WHAT YOU ARE ASKED TO DO: Every line holding the string "shared" is to be copied from the entries below.

EXCERPTED RECORDS Block Start

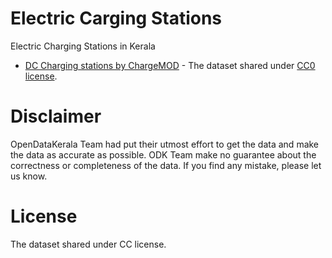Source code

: # Electric Carging Stations
Electric Charging Stations in Kerala
- [DC Charging stations by ChargeMOD](chargeMod-DC.csv) - The dataset shared under [CC0 license](https://creativecommons.org/share-your-work/public-domain/cc0/).

# Disclaimer
OpenDataKerala Team had put their utmost effort to get the data and make the data as accurate as possible. ODK Team make no guarantee about the correctness or completeness of the data. If you find any mistake, please let us know.

# License
The dataset shared under CC license.

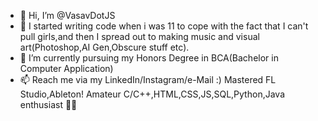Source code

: - 👋 Hi, I’m @VasavDotJS
- 👀 I started writing code when i was 11 to cope with the fact that I can't pull girls,and then I spread out to making music and visual art(Photoshop,AI Gen,Obscure stuff etc).
- 🌱 I’m currently pursuing my Honors Degree in BCA(Bachelor in Computer Application)
- 📫 Reach me via my LinkedIn/Instagram/e-Mail :)
Mastered FL Studio,Ableton!
Amateur C/C++,HTML,CSS,JS,SQL,Python,Java enthusiast ✌🏽
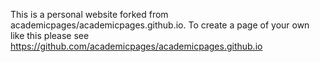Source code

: This is a personal website forked from academicpages/academicpages.github.io. To create a page of your own like this please see https://github.com/academicpages/academicpages.github.io
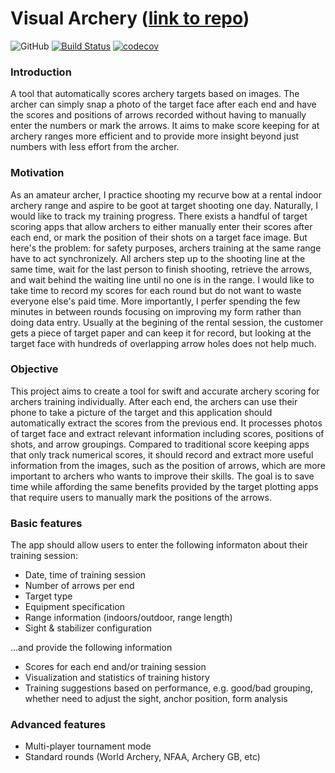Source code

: # Visual Archery ([link to repo](https://github.com/Qi-Zha0/Visual-Archery/))
![GitHub](https://img.shields.io/github/license/Qi-Zha0/Visual-Archery)
[![Build Status](https://travis-ci.com/Qi-Zha0/Visual-Archery.svg?branch=master)](https://travis-ci.com/Qi-Zha0/Visual-Archery)
[![codecov](https://codecov.io/gh/Qi-Zha0/Visual-Archery/branch/master/graph/badge.svg?token=LGGWOANQD5)](undefined)

### Introduction
A tool that automatically scores archery targets based on images. The archer can simply snap a photo of the target face after each end and have the scores and positions of arrows recorded without having to manually enter the numbers or mark the arrows. It aims to make score keeping for at archery ranges more efficient and to provide more insight beyond just numbers with less effort from the archer.

### Motivation
As an amateur archer, I practice shooting my recurve bow at a rental indoor archery range and aspire to be goot at target shooting one day. Naturally, I would like to track my training progress. There exists a handful of target scoring apps that allow archers to either manually enter their scores after each end, or mark the position of their shots on a target face image. But here's the problem: for safety purposes, archers training at the same range have to act synchronizely. All archers step up to the shooting line at the same time, wait for the last person to finish shooting, retrieve the arrows, and wait behind the waiting line until no one is in the range. I would like to take time to record my scores for each round but do not want to waste everyone else's paid time. More importantly, I perfer spending the few minutes in between rounds focusing on improving my form rather than doing data entry. Usually at the begining of the rental session, the customer gets a piece of target paper and can keep it for record, but looking at the target face with hundreds of overlapping arrow holes does not help much. 

### Objective
This project aims to create a tool for swift and accurate archery scoring for archers training individually. After each end, the archers can use their phone to take a picture of the target and this application should automatically extract the scores from the previous end. It processes photos of target face and extract relevant information including scores, positions of shots, and arrow groupings. Compared to traditional score keeping apps that only track numerical scores, it should record and extract more useful information from the images, such as the position of arrows, which are more important to archers who wants to improve their skills. The goal is to save time while affording the same benefits provided by the target plotting apps that require users to manually mark the positions of the arrows.

### Basic features
The app should allow users to enter the following informaton about their training session:
* Date, time of training session
* Number of arrows per end
* Target type
* Equipment specification
* Range information (indoors/outdoor, range length)
* Sight & stabilizer configuration

...and provide the following information
* Scores for each end and/or training session
* Visualization and statistics of training history
* Training suggestions based on performance, e.g. good/bad grouping, whether need to adjust the sight, anchor position, form analysis 

### Advanced features
* Multi-player tournament mode
* Standard rounds (World Archery, NFAA, Archery GB, etc)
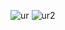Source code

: ![ur](https://user-images.githubusercontent.com/59121449/111693041-08a48080-8828-11eb-9d91-7ef61edcc04a.PNG)
![ur2](https://user-images.githubusercontent.com/59121449/111693309-5e792880-8828-11eb-9758-b80a0a3c44fd.PNG)


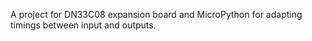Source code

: A project for DN33C08 expansion board and MicroPython for adapting timings between input and outputs.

EXCERPTED RECORDS Block End

RESPONSE AREA:
- [DC Charging stations by ChargeMOD](chargeMod-DC.csv) - The dataset shared under [CC0 license](https://creativecommons.org/share-your-work/public-domain/cc0/).
The dataset shared under CC license.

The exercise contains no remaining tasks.